= Rancho Atascadero =

Mexican land grant in California

Rancho Atascadero was a 4348 acre Mexican land grant in present-day San Luis Obispo County, California.

It was granted in 1842 by Governor Juan Alvarado to Trifon Garcia. The grant extended along the Salinas River and encompassed present-day Atascadero.

==History==
The one square league grant was from the secularized holdings of Mission San Miguel Arcángel. Trifon Garcia was a son of Ynocente Garcia, who was administrator at Mission San Miguel.

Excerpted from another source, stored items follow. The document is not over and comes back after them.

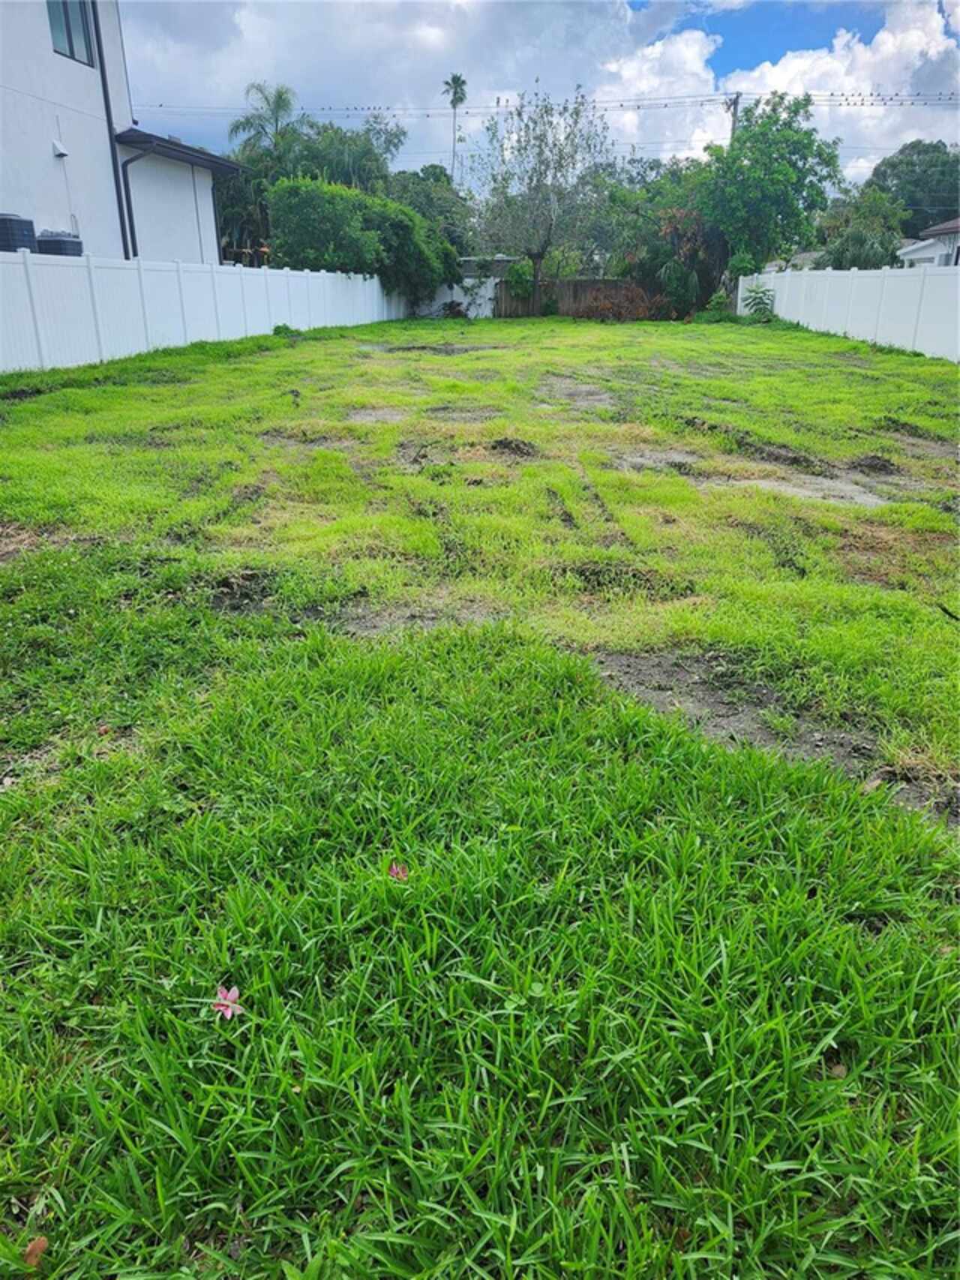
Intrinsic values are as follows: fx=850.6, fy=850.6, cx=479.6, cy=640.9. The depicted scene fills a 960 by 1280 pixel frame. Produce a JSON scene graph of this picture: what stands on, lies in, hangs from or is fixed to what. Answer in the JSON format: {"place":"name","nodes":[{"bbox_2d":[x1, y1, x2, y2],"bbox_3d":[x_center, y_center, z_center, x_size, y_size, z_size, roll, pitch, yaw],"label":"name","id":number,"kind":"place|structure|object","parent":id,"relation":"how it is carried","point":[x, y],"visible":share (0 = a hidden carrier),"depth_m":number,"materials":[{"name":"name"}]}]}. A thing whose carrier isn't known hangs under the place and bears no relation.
{"place":"outdoors","nodes":[
{"label":"outdoors","id":0,"kind":"place"},
{"bbox_2d":[0,0,239,263],"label":"house","id":1,"kind":"structure","parent":0,"point":[1,82],"depth_m":16.77,"materials":[{"name":"paint"}]},
{"bbox_2d":[52,138,69,157],"bbox_3d":[-7.505,-8.827,15.243,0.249,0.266,0.279,3,23,6],"label":"wall vent","id":2,"kind":"object","parent":1,"relation":"attached to","point":[59,146],"visible":0.96,"depth_m":15.19,"materials":[{"name":"white"}]},
{"bbox_2d":[47,0,97,66],"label":"window","id":3,"kind":"structure","parent":1,"relation":"in","point":[72,52],"depth_m":15.30,"materials":[{"name":"glass"}]},
{"bbox_2d":[90,0,134,260],"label":"downspout","id":4,"kind":"object","parent":1,"relation":"attached to","point":[98,46],"visible":0.8,"depth_m":16.29,"materials":[{"name":"metal"}]},
{"bbox_2d":[118,150,145,261],"bbox_3d":[-6.653,-7.753,16.749,0.524,3.382,0.240,3,23,6],"label":"downspout","id":5,"kind":"object","parent":1,"relation":"attached to","point":[133,232],"visible":0.61,"depth_m":16.51,"materials":[{"name":"metal"}]},
{"bbox_2d":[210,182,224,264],"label":"downspout","id":6,"kind":"object","parent":1,"relation":"attached to","point":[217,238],"visible":0.7,"depth_m":19.55,"materials":[{"name":"metal"}]},
{"bbox_2d":[105,0,719,166],"label":"cloud","id":7,"kind":"structure","parent":0,"point":[212,60],"materials":[{"name":"white"}]},
{"bbox_2d":[0,311,959,1279],"label":"lawn","id":8,"kind":"structure","parent":0,"point":[272,362],"materials":[{"name":"green plant"}]},
{"bbox_2d":[23,1234,48,1267],"bbox_3d":[-0.648,0.880,1.237,0.043,0.020,0.049,-13,26,-28],"label":"dry leaf","id":9,"kind":"object","parent":8,"relation":"on","point":[32,1251],"visible":0.84,"depth_m":1.23,"materials":[{"name":"brown plant"}]},
{"bbox_2d":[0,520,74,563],"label":"dirt patch","id":10,"kind":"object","parent":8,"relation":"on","point":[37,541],"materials":[{"name":"brown soil"}]},
{"bbox_2d":[0,254,406,371],"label":"white fence","id":11,"kind":"object","parent":8,"relation":"on","point":[35,302],"visible":0.88,"depth_m":13.88,"materials":[{"name":"white plastic"}]},
{"bbox_2d":[211,982,246,1020],"bbox_3d":[-0.496,0.705,1.660,0.077,0.057,0.081,-18,29,-37],"label":"pink flower","id":12,"kind":"object","parent":8,"relation":"on","point":[230,996],"visible":0.97,"depth_m":1.66,"materials":[{"name":"pink plant"}]},
{"bbox_2d":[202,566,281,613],"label":"dirt patch","id":13,"kind":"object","parent":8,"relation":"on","point":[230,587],"visible":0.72,"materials":[{"name":"brown soil"}]},
{"bbox_2d":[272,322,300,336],"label":"weed","id":14,"kind":"object","parent":8,"relation":"on","point":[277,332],"visible":0.81,"depth_m":18.37,"materials":[{"name":"green plant"}]},
{"bbox_2d":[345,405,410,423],"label":"dirt patch","id":15,"kind":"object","parent":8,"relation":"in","point":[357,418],"visible":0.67,"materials":[{"name":"grey soil"}]},
{"bbox_2d":[387,862,408,881],"bbox_3d":[-0.194,0.547,2.006,0.067,0.051,0.069,-16,28,-33],"label":"pink flower","id":16,"kind":"object","parent":8,"relation":"on","point":[394,869],"visible":0.9,"depth_m":2.00,"materials":[{"name":"pink plant"}]},
{"bbox_2d":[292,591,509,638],"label":"dirt patch","id":17,"kind":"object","parent":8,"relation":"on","point":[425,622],"visible":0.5,"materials":[{"name":"grey soil"}]},
{"bbox_2d":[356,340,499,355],"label":"dirt patch","id":18,"kind":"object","parent":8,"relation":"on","point":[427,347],"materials":[{"name":"grey soil"}]},
{"bbox_2d":[415,279,495,317],"bbox_3d":[-1.167,-12.607,31.412,3.307,1.371,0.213,3,23,6],"label":"white fence","id":19,"kind":"object","parent":8,"relation":"on","point":[460,299],"visible":0.57,"depth_m":31.32,"materials":[{"name":"white plastic"}]},
{"bbox_2d":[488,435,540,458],"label":"dirt mound","id":20,"kind":"object","parent":8,"relation":"on","point":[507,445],"visible":0.93,"depth_m":7.10,"materials":[{"name":"brown soil"}]},
{"bbox_2d":[471,85,618,311],"bbox_3d":[2.075,-14.849,28.987,5.207,7.465,5.092,20,30,38],"label":"tree","id":21,"kind":"object","parent":8,"relation":"on","point":[539,253],"visible":0.99,"depth_m":28.27,"materials":[{"name":"plant"}]},
{"bbox_2d":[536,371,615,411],"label":"dirt patch","id":22,"kind":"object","parent":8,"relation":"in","point":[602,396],"visible":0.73,"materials":[{"name":"grey soil"}]},
{"bbox_2d":[493,276,669,318],"bbox_3d":[4.201,-12.167,30.296,7.336,1.491,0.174,3,23,6],"label":"wooden fence","id":23,"kind":"object","parent":8,"relation":"on","point":[578,286],"visible":0.51,"depth_m":30.36,"materials":[{"name":"brown wood"}]},
{"bbox_2d":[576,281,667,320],"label":"brush pile","id":24,"kind":"object","parent":8,"relation":"on","point":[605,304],"visible":0.71,"depth_m":27.65,"materials":[{"name":"plant"}]},
{"bbox_2d":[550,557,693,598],"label":"dirt patch","id":25,"kind":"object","parent":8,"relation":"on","point":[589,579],"visible":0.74,"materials":[{"name":"brown soil"}]},
{"bbox_2d":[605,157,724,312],"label":"tree","id":26,"kind":"object","parent":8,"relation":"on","point":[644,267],"visible":0.75,"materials":[{"name":"green plant"}]},
{"bbox_2d":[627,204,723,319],"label":"shrub","id":27,"kind":"object","parent":8,"relation":"on","point":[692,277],"visible":0.77,"depth_m":27.82,"materials":[{"name":"green plant"}]},
{"bbox_2d":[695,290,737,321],"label":"shrub","id":28,"kind":"object","parent":8,"relation":"on","point":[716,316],"visible":0.7,"depth_m":26.47,"materials":[{"name":"green plant"}]},
{"bbox_2d":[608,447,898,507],"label":"dirt patch","id":29,"kind":"object","parent":8,"relation":"in","point":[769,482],"visible":0.58,"depth_m":6.24,"materials":[{"name":"grey soil"}]},
{"bbox_2d":[742,282,777,320],"bbox_3d":[7.996,-9.556,24.282,1.139,1.295,1.184,3,23,6],"label":"shrub","id":30,"kind":"object","parent":8,"relation":"on","point":[761,302],"visible":0.89,"depth_m":24.17,"materials":[{"name":"green plant"}]},
{"bbox_2d":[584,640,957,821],"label":"dirt patch","id":31,"kind":"object","parent":8,"relation":"in","point":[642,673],"visible":0.43,"depth_m":2.96,"materials":[{"name":"brown soil"}]},
{"bbox_2d":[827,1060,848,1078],"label":"dry leaf","id":32,"kind":"object","parent":8,"relation":"on","point":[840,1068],"visible":0.66,"depth_m":1.55,"materials":[{"name":"brown"}]},
{"bbox_2d":[739,264,959,362],"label":"white fence","id":33,"kind":"object","parent":8,"relation":"on","point":[740,291],"visible":0.85,"depth_m":17.90,"materials":[{"name":"white plastic"}]},
{"bbox_2d":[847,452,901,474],"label":"dirt mound","id":34,"kind":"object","parent":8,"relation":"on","point":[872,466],"visible":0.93,"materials":[{"name":"brown soil"}]},
{"bbox_2d":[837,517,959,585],"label":"dirt patch","id":35,"kind":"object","parent":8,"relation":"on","point":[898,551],"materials":[{"name":"brown soil"}]},
{"bbox_2d":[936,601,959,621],"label":"stick","id":36,"kind":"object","parent":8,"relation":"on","point":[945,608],"visible":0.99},
{"bbox_2d":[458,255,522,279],"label":"shed","id":37,"kind":"structure","parent":0,"point":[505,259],"depth_m":36.74,"materials":[{"name":"grey"}]},
{"bbox_2d":[127,0,959,196],"label":"sky","id":38,"kind":"structure","parent":0,"point":[734,111],"materials":[{"name":"blue"}]},
{"bbox_2d":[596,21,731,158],"label":"cloud","id":39,"kind":"structure","parent":0,"point":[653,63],"materials":[{"name":"white"}]},
{"bbox_2d":[718,0,959,199],"label":"cloud","id":40,"kind":"structure","parent":0,"point":[845,38],"materials":[{"name":"white"}]},
{"bbox_2d":[897,216,959,266],"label":"house","id":41,"kind":"structure","parent":0,"point":[914,253],"depth_m":31.45,"materials":[{"name":"white paint"}]},
{"label":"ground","id":42,"kind":"structure","parent":0},
{"bbox_2d":[0,213,36,251],"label":"air conditioner","id":43,"kind":"object","parent":42,"relation":"on","point":[30,229],"visible":0.7,"depth_m":13.34,"materials":[{"name":"metal"}]},
{"bbox_2d":[34,230,83,256],"bbox_3d":[-7.287,-6.551,14.760,0.788,0.990,0.865,3,23,6],"label":"air conditioner","id":44,"kind":"object","parent":42,"relation":"on","point":[56,245],"visible":0.47,"depth_m":14.38,"materials":[{"name":"metal"}]},
{"bbox_2d":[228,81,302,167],"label":"palm tree","id":45,"kind":"object","parent":42,"relation":"on","point":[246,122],"visible":0.66,"depth_m":35.12,"materials":[{"name":"green plant"}]},
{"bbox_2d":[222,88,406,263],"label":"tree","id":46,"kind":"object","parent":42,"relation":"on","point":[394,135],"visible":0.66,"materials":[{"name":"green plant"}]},
{"bbox_2d":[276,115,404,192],"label":"tree","id":47,"kind":"object","parent":42,"relation":"on","point":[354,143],"visible":0.53,"depth_m":37.05,"materials":[{"name":"green plant"}]},
{"bbox_2d":[268,176,452,299],"bbox_3d":[-3.358,-11.709,25.758,4.494,3.975,5.962,3,23,6],"label":"large shrub","id":48,"kind":"object","parent":42,"relation":"on","point":[289,187],"visible":0.86,"depth_m":24.06,"materials":[{"name":"green plant"}]},
{"bbox_2d":[383,165,471,258],"bbox_3d":[-3.070,-19.567,41.025,6.136,6.106,6.711,3,23,6],"label":"tree","id":49,"kind":"object","parent":42,"relation":"on","point":[447,211],"visible":0.49,"depth_m":39.27,"materials":[{"name":"green plant"}]},
{"bbox_2d":[441,74,467,182],"bbox_3d":[-1.786,-33.786,63.436,1.993,14.575,2.308,3,23,6],"label":"palm tree","id":50,"kind":"object","parent":42,"relation":"on","point":[455,92],"visible":0.7,"depth_m":61.62,"materials":[{"name":"plant"}]},
{"bbox_2d":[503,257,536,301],"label":"shrub","id":51,"kind":"object","parent":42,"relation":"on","point":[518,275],"visible":0.76,"depth_m":30.13,"materials":[{"name":"green plant"}]},
{"bbox_2d":[724,93,741,143],"bbox_3d":[11.421,-20.113,39.811,0.481,9.572,1.792,3,23,6],"label":"utility pole","id":52,"kind":"object","parent":42,"relation":"on","point":[734,111],"visible":0.23,"depth_m":38.27,"materials":[{"name":"brown wood"}]},
{"bbox_2d":[123,88,958,113],"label":"power lines","id":53,"kind":"object","parent":52,"relation":"attached to","point":[710,100],"visible":0.77,"depth_m":35.30,"materials":[{"name":"black metal"}]},
{"bbox_2d":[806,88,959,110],"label":"birds","id":54,"kind":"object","parent":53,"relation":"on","point":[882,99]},
{"bbox_2d":[693,94,840,284],"bbox_3d":[9.334,-14.385,28.879,5.192,7.182,5.212,-20,30,-39],"label":"tree","id":55,"kind":"object","parent":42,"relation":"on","point":[766,165],"visible":0.91,"depth_m":27.34,"materials":[{"name":"green plant"}]},
{"bbox_2d":[815,186,909,268],"bbox_3d":[13.956,-14.001,31.255,3.707,4.790,3.794,3,23,6],"label":"tree","id":56,"kind":"object","parent":42,"relation":"on","point":[863,235],"visible":0.75,"depth_m":30.29,"materials":[{"name":"green plant"}]},
{"bbox_2d":[867,140,959,241],"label":"tree","id":57,"kind":"object","parent":42,"relation":"on","point":[895,165],"visible":0.68,"depth_m":48.18,"materials":[{"name":"green plant"}]}
]}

With the cession of California to the United States following the Mexican-American War, the 1848 Treaty of Guadalupe Hidalgo provided that the land grants would be honored. As required by the Land Act of 1851, a claim for Rancho Atascadero was filed with the Public Land Commission in 1852, and the grant was patented to Henry Haight in 1860.
A second claim was filed by Maria Antonia Ortega in 1853, but was rejected by the Commission due to lack of evidence of a grant.

The rancho was sold in 1864 to Martin Murphy Jr. (1807–1884) and his wife Mary Bulger Murphy (d.1892) of Sunnyvale, who had come to California with the Stephens-Townsend-Murphy Party in 1844. The Murphys turned over running of the rancho to their son Patrick Murphy, who was a General in the California National Guard.
   Patrick Washington Murphy (1840–1901) operated Rancho Atascadero, and the adjacent Rancho Asuncion, and Rancho Santa Margarita, altogether comprising about 61000 acre, from his Rancho Santa Margarita headquarters.

In 1912, Edward Gardner Lewis, a successful magazine publisher, bought Rancho Atascadero from J.H. Henry. Lewis founded the utopian, planned community of Atascadero in 1913.